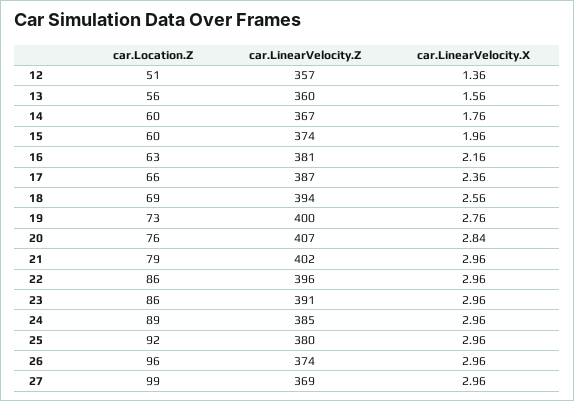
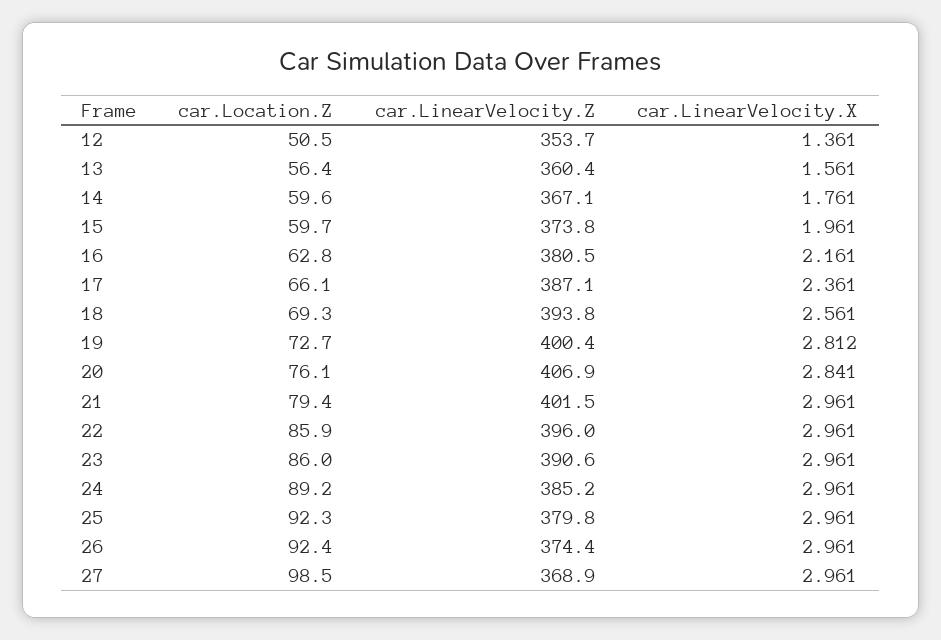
car.LinearVelocity.Z, 12: 357 -> 353.7
car.LinearVelocity.X, 19: 2.76 -> 2.812
car.Location.Z, 26: 96 -> 92.4

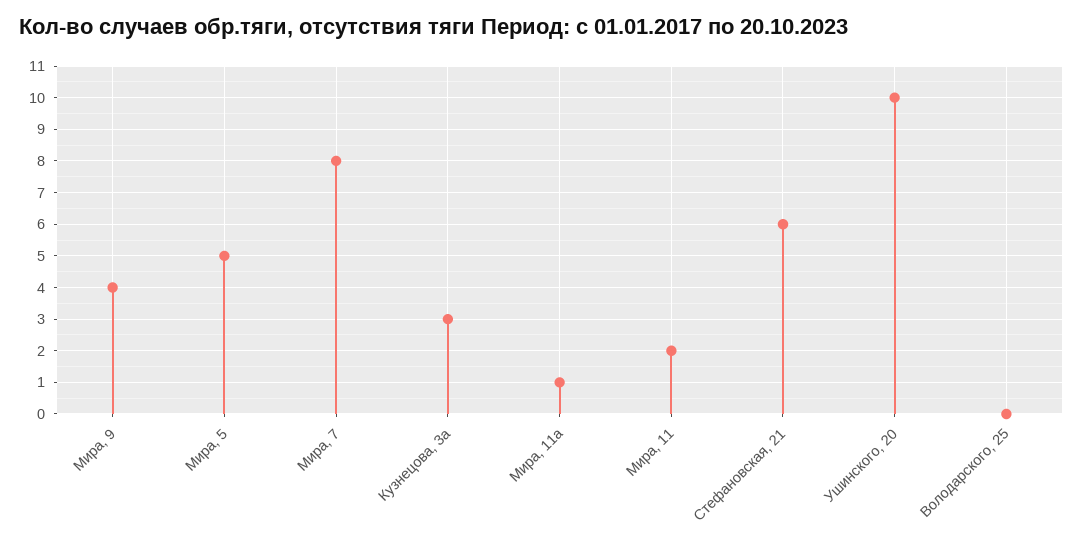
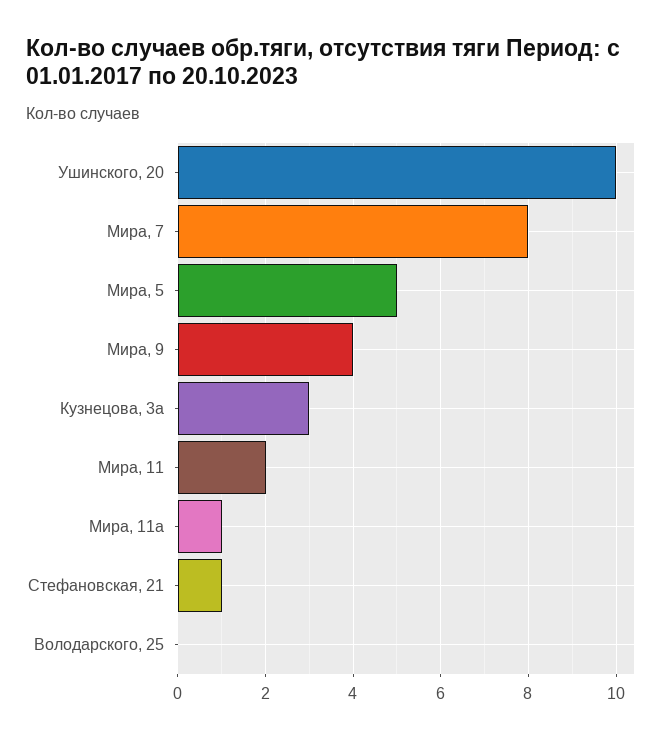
Стефановская, 21: 6 -> 1

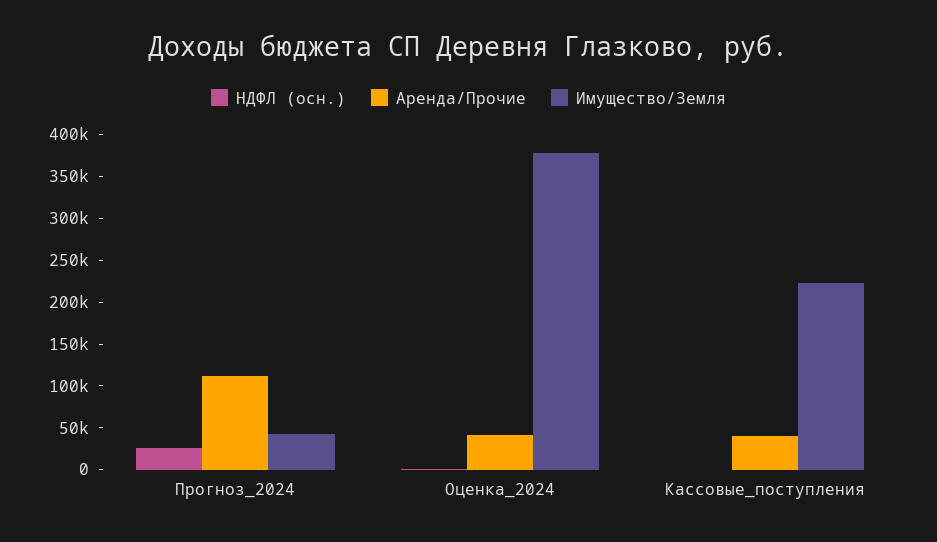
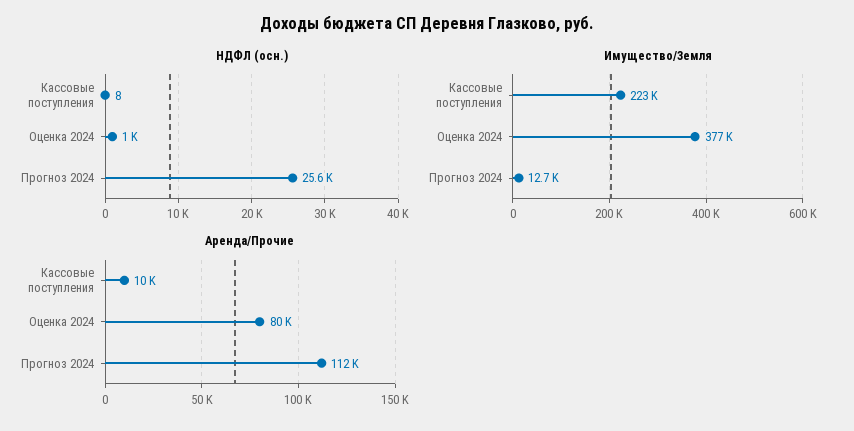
Имущество/Земля, Прогноз_2024: 40000 -> 12700
Аренда/Прочие, Оценка_2024: 40000 -> 80000
Аренда/Прочие, Кассовые_поступления: 40000 -> 10000

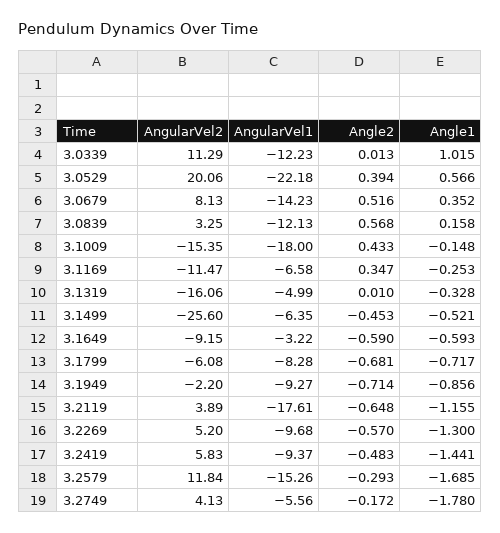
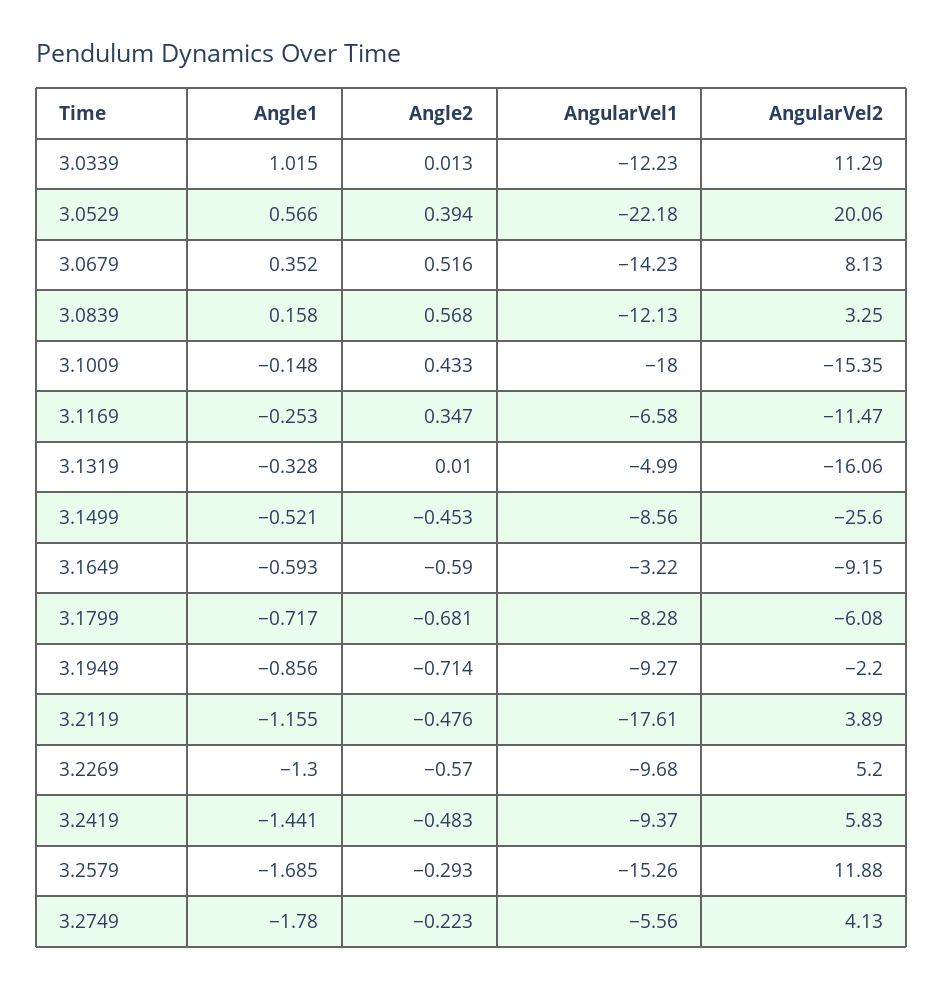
AngularVel1, 3.1499: -6.35 -> -8.56
Angle2, 3.2119: -0.648 -> -0.476
AngularVel2, 3.2579: 11.84 -> 11.88
Angle2, 3.2749: -0.172 -> -0.223

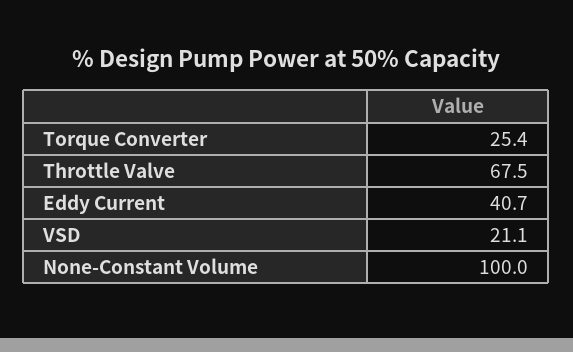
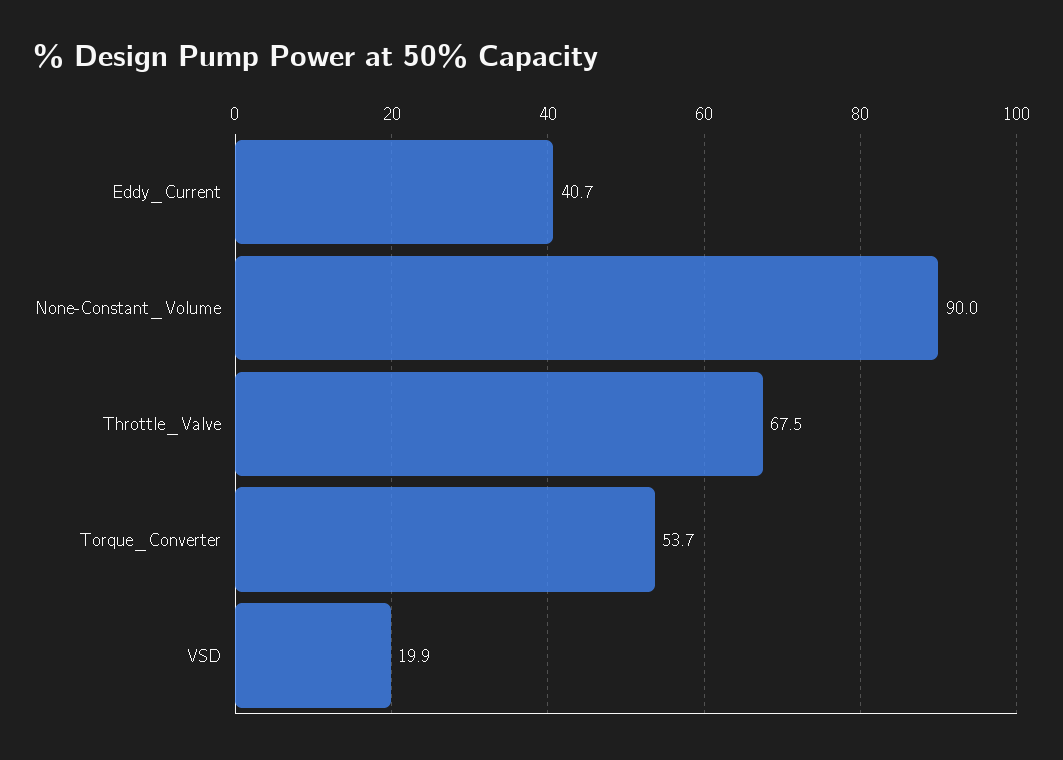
Torque Converter: 25.4 -> 53.7
VSD: 21.1 -> 19.9
None-Constant Volume: 100 -> 90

EXERCISE DESCRIPTION: Before answering, please find the line containing "Angle2, 3.2749: -0.172 -> -0.223" above, then copy exactly from it through the last line of the entries, both included, without pictures.

RESULT:
Angle2, 3.2749: -0.172 -> -0.223

Torque Converter: 25.4 -> 53.7
VSD: 21.1 -> 19.9
None-Constant Volume: 100 -> 90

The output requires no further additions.